There are few thrills in this thriller, LaCava replaces the dangerous with the banal

Novelist Stephanie LaCava has never been one for mincing words, her prose is stark, her paragraphs favour brevity. Nymph, a spy thriller centring around the isolated daughter, Bathory, of an assassin and an agent, follows the child from childhood to her 20s, as she learns the truth about her parents and must choose her own path.

Beginning with the precocious narration of a young girl, whose intelligence is made explicitly clear many times over, at the halfway point Bathory enters adulthood and soon adopts the disaffected tone that has become LaCava’s signature.

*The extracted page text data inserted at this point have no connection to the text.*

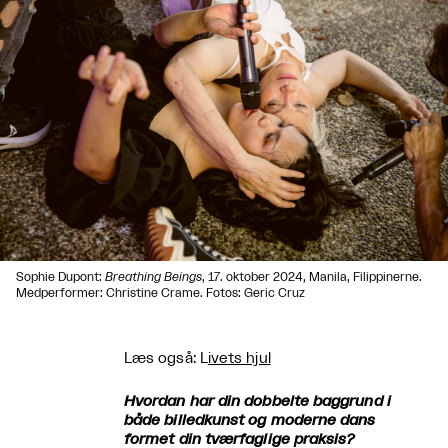
Sophie Dupont:
Breathing Beings
, 17. oktober 2024, Manila, Filippinerne.
Medperformer: Christine Crame. Fotos: Geric Cruz
Læs også: L
ivets hjul
Hvordan har din dobbelte baggrund i
både billedkunst og moderne dans
formet din tværfaglige praksis?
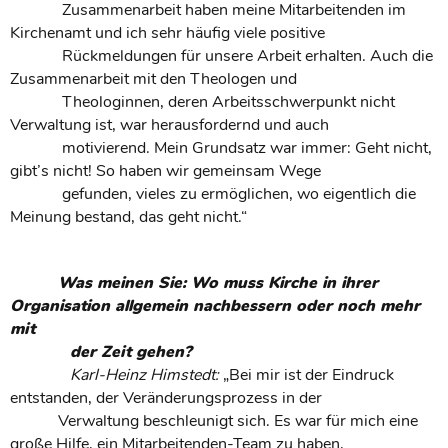
Zusammenarbeit haben meine Mitarbeitenden im
Kirchenamt und ich sehr häufig viele positive
Rückmeldungen für unsere Arbeit erhalten. Auch die
Zusammenarbeit mit den Theologen und
Theologinnen, deren Arbeitsschwerpunkt nicht
Verwaltung ist, war herausfordernd und auch
motivierend. Mein Grundsatz war immer: Geht nicht,
gibt’s nicht! So haben wir gemeinsam Wege
gefunden, vieles zu ermöglichen, wo eigentlich die
Meinung bestand, das geht nicht.“
Was meinen Sie: Wo muss Kirche in ihrer
Organisation allgemein nachbessern oder noch mehr
mit
der Zeit gehen?
Karl-Heinz Himstedt:
„Bei mir ist der Eindruck
entstanden, der Veränderungsprozess in der
Verwaltung beschleunigt sich. Es war für mich eine
große Hilfe, ein Mitarbeitenden-Team zu haben,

Here Bathory’s small world suddenly expands, she is a Latin scholar, a gifted college student, a lost soul keeping the company of sex workers and cops alike, whose nonchalance attracts the most entitled men. Despite the damaged individuals and high risk career path chosen by Bathory’s parents, there are few thrills in this thriller. LaCava replaces the dangerous with the banal, purposefully hollowing out the espionage genre.

Not only does Nymph explore many of the same themes as LaCava’s second novel I Fear My Pain Interests You, Bathory even adopts the moniker Margot, the same name as her last dejected narrator. This makes the moments Bathory-now-Margot plays at living in the gilded cage of privilege – with her textbook daddy issues and a detached approach to sexual partners – an affectation.

But this conscious layering of despondence doesn’t add any more depth to Nymph, it turns out that nihilism heaped on top of itself is simply more nothingness.

Nymph by Stephanie LaCava is out now (Verso, £11.99).